= Instruction =
Copy every one of the rows below word for word, keeping each line as it is.

= Dataset extract =

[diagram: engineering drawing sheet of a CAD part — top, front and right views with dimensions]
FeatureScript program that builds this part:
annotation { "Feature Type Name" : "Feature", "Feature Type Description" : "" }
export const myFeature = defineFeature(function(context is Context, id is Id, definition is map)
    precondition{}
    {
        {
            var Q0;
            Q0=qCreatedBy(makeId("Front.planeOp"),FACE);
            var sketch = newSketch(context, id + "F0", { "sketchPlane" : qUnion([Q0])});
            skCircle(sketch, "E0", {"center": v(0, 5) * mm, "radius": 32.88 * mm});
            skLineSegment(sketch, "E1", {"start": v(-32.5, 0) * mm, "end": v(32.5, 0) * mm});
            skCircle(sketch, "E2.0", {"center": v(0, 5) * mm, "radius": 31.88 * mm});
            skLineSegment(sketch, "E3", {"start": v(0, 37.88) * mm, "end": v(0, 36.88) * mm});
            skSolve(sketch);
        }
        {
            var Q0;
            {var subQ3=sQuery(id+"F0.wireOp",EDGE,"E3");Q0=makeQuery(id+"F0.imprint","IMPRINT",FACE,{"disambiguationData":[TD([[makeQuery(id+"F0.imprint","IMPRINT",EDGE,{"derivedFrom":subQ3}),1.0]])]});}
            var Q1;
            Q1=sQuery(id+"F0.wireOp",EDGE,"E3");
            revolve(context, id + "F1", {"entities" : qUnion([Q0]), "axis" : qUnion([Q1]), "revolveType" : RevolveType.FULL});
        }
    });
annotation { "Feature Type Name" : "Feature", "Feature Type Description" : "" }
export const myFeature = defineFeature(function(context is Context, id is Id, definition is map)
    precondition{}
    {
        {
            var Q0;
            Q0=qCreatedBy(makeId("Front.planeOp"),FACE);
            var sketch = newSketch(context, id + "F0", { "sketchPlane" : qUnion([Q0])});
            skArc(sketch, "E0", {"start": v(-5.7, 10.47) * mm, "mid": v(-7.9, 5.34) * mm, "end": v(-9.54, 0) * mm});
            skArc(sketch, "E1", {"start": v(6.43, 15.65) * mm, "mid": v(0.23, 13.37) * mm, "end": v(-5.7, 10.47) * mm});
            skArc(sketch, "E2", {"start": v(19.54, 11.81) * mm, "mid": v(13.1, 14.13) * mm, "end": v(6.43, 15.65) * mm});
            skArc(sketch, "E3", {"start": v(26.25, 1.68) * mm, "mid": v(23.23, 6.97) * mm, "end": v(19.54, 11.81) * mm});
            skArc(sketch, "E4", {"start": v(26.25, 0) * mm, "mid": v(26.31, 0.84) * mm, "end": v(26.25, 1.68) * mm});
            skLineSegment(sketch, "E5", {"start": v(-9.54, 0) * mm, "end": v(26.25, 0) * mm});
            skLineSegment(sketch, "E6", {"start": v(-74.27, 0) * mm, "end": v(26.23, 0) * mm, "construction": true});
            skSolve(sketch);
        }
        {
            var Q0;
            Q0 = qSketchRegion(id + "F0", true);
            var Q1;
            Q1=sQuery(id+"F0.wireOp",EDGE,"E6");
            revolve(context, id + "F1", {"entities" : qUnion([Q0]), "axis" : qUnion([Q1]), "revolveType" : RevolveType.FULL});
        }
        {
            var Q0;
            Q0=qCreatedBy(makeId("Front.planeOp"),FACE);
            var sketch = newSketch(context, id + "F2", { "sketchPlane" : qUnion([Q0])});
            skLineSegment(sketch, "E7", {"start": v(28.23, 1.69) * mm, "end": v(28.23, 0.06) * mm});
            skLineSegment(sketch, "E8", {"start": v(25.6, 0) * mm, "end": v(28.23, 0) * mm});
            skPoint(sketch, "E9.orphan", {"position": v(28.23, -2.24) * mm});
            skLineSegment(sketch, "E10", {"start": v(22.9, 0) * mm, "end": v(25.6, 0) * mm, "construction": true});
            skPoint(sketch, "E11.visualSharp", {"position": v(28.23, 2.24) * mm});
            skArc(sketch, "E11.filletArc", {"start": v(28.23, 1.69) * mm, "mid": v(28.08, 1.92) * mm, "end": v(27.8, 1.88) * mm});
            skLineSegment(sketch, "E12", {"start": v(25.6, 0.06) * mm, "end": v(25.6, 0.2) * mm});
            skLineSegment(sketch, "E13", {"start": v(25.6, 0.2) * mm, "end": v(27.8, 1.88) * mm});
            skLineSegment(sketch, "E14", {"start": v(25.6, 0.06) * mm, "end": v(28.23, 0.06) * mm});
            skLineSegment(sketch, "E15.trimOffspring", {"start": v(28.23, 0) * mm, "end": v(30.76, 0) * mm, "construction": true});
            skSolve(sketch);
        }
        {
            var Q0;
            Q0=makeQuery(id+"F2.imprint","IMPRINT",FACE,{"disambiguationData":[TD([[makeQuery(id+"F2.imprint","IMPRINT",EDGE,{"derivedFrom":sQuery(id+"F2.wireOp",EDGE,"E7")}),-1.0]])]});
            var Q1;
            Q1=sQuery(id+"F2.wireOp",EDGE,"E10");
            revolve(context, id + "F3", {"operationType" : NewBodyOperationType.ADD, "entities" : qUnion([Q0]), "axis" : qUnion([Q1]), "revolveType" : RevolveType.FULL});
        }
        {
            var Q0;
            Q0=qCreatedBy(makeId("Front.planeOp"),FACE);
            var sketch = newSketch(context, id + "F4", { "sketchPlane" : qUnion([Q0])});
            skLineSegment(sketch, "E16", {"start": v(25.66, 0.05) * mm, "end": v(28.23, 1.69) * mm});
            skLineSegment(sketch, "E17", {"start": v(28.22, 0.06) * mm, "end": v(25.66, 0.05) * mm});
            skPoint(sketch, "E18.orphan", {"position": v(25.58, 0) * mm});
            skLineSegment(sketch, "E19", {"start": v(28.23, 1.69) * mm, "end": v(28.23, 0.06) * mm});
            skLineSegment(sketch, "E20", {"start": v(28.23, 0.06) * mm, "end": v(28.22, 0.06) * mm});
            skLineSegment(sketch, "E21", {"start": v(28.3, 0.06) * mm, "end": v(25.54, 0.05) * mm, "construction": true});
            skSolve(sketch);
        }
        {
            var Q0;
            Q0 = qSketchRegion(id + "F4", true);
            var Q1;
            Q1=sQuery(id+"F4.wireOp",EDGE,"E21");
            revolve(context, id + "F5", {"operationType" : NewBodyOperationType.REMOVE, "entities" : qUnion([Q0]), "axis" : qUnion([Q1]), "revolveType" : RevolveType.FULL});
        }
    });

= Answer for the task =
[diagram: engineering drawing sheet of a CAD part — top, front and right views with dimensions]
FeatureScript program that builds this part:
annotation { "Feature Type Name" : "Feature", "Feature Type Description" : "" }
export const myFeature = defineFeature(function(context is Context, id is Id, definition is map)
    precondition{}
    {
        {
            var Q0;
            Q0=qCreatedBy(makeId("Front.planeOp"),FACE);
            var sketch = newSketch(context, id + "F0", { "sketchPlane" : qUnion([Q0])});
            skCircle(sketch, "E0", {"center": v(0, 5) * mm, "radius": 32.88 * mm});
            skLineSegment(sketch, "E1", {"start": v(-32.5, 0) * mm, "end": v(32.5, 0) * mm});
            skCircle(sketch, "E2.0", {"center": v(0, 5) * mm, "radius": 31.88 * mm});
            skLineSegment(sketch, "E3", {"start": v(0, 37.88) * mm, "end": v(0, 36.88) * mm});
            skSolve(sketch);
        }
        {
            var Q0;
            {var subQ3=sQuery(id+"F0.wireOp",EDGE,"E3");Q0=makeQuery(id+"F0.imprint","IMPRINT",FACE,{"disambiguationData":[TD([[makeQuery(id+"F0.imprint","IMPRINT",EDGE,{"derivedFrom":subQ3}),1.0]])]});}
            var Q1;
            Q1=sQuery(id+"F0.wireOp",EDGE,"E3");
            revolve(context, id + "F1", {"entities" : qUnion([Q0]), "axis" : qUnion([Q1]), "revolveType" : RevolveType.FULL});
        }
    });
annotation { "Feature Type Name" : "Feature", "Feature Type Description" : "" }
export const myFeature = defineFeature(function(context is Context, id is Id, definition is map)
    precondition{}
    {
        {
            var Q0;
            Q0=qCreatedBy(makeId("Front.planeOp"),FACE);
            var sketch = newSketch(context, id + "F0", { "sketchPlane" : qUnion([Q0])});
            skArc(sketch, "E0", {"start": v(-5.7, 10.47) * mm, "mid": v(-7.9, 5.34) * mm, "end": v(-9.54, 0) * mm});
            skArc(sketch, "E1", {"start": v(6.43, 15.65) * mm, "mid": v(0.23, 13.37) * mm, "end": v(-5.7, 10.47) * mm});
            skArc(sketch, "E2", {"start": v(19.54, 11.81) * mm, "mid": v(13.1, 14.13) * mm, "end": v(6.43, 15.65) * mm});
            skArc(sketch, "E3", {"start": v(26.25, 1.68) * mm, "mid": v(23.23, 6.97) * mm, "end": v(19.54, 11.81) * mm});
            skArc(sketch, "E4", {"start": v(26.25, 0) * mm, "mid": v(26.31, 0.84) * mm, "end": v(26.25, 1.68) * mm});
            skLineSegment(sketch, "E5", {"start": v(-9.54, 0) * mm, "end": v(26.25, 0) * mm});
            skLineSegment(sketch, "E6", {"start": v(-74.27, 0) * mm, "end": v(26.23, 0) * mm, "construction": true});
            skSolve(sketch);
        }
        {
            var Q0;
            Q0 = qSketchRegion(id + "F0", true);
            var Q1;
            Q1=sQuery(id+"F0.wireOp",EDGE,"E6");
            revolve(context, id + "F1", {"entities" : qUnion([Q0]), "axis" : qUnion([Q1]), "revolveType" : RevolveType.FULL});
        }
        {
            var Q0;
            Q0=qCreatedBy(makeId("Front.planeOp"),FACE);
            var sketch = newSketch(context, id + "F2", { "sketchPlane" : qUnion([Q0])});
            skLineSegment(sketch, "E7", {"start": v(28.23, 1.69) * mm, "end": v(28.23, 0.06) * mm});
            skLineSegment(sketch, "E8", {"start": v(25.6, 0) * mm, "end": v(28.23, 0) * mm});
            skPoint(sketch, "E9.orphan", {"position": v(28.23, -2.24) * mm});
            skLineSegment(sketch, "E10", {"start": v(22.9, 0) * mm, "end": v(25.6, 0) * mm, "construction": true});
            skPoint(sketch, "E11.visualSharp", {"position": v(28.23, 2.24) * mm});
            skArc(sketch, "E11.filletArc", {"start": v(28.23, 1.69) * mm, "mid": v(28.08, 1.92) * mm, "end": v(27.8, 1.88) * mm});
            skLineSegment(sketch, "E12", {"start": v(25.6, 0.06) * mm, "end": v(25.6, 0.2) * mm});
            skLineSegment(sketch, "E13", {"start": v(25.6, 0.2) * mm, "end": v(27.8, 1.88) * mm});
            skLineSegment(sketch, "E14", {"start": v(25.6, 0.06) * mm, "end": v(28.23, 0.06) * mm});
            skLineSegment(sketch, "E15.trimOffspring", {"start": v(28.23, 0) * mm, "end": v(30.76, 0) * mm, "construction": true});
            skSolve(sketch);
        }
        {
            var Q0;
            Q0=makeQuery(id+"F2.imprint","IMPRINT",FACE,{"disambiguationData":[TD([[makeQuery(id+"F2.imprint","IMPRINT",EDGE,{"derivedFrom":sQuery(id+"F2.wireOp",EDGE,"E7")}),-1.0]])]});
            var Q1;
            Q1=sQuery(id+"F2.wireOp",EDGE,"E10");
            revolve(context, id + "F3", {"operationType" : NewBodyOperationType.ADD, "entities" : qUnion([Q0]), "axis" : qUnion([Q1]), "revolveType" : RevolveType.FULL});
        }
        {
            var Q0;
            Q0=qCreatedBy(makeId("Front.planeOp"),FACE);
            var sketch = newSketch(context, id + "F4", { "sketchPlane" : qUnion([Q0])});
            skLineSegment(sketch, "E16", {"start": v(25.66, 0.05) * mm, "end": v(28.23, 1.69) * mm});
            skLineSegment(sketch, "E17", {"start": v(28.22, 0.06) * mm, "end": v(25.66, 0.05) * mm});
            skPoint(sketch, "E18.orphan", {"position": v(25.58, 0) * mm});
            skLineSegment(sketch, "E19", {"start": v(28.23, 1.69) * mm, "end": v(28.23, 0.06) * mm});
            skLineSegment(sketch, "E20", {"start": v(28.23, 0.06) * mm, "end": v(28.22, 0.06) * mm});
            skLineSegment(sketch, "E21", {"start": v(28.3, 0.06) * mm, "end": v(25.54, 0.05) * mm, "construction": true});
            skSolve(sketch);
        }
        {
            var Q0;
            Q0 = qSketchRegion(id + "F4", true);
            var Q1;
            Q1=sQuery(id+"F4.wireOp",EDGE,"E21");
            revolve(context, id + "F5", {"operationType" : NewBodyOperationType.REMOVE, "entities" : qUnion([Q0]), "axis" : qUnion([Q1]), "revolveType" : RevolveType.FULL});
        }
    });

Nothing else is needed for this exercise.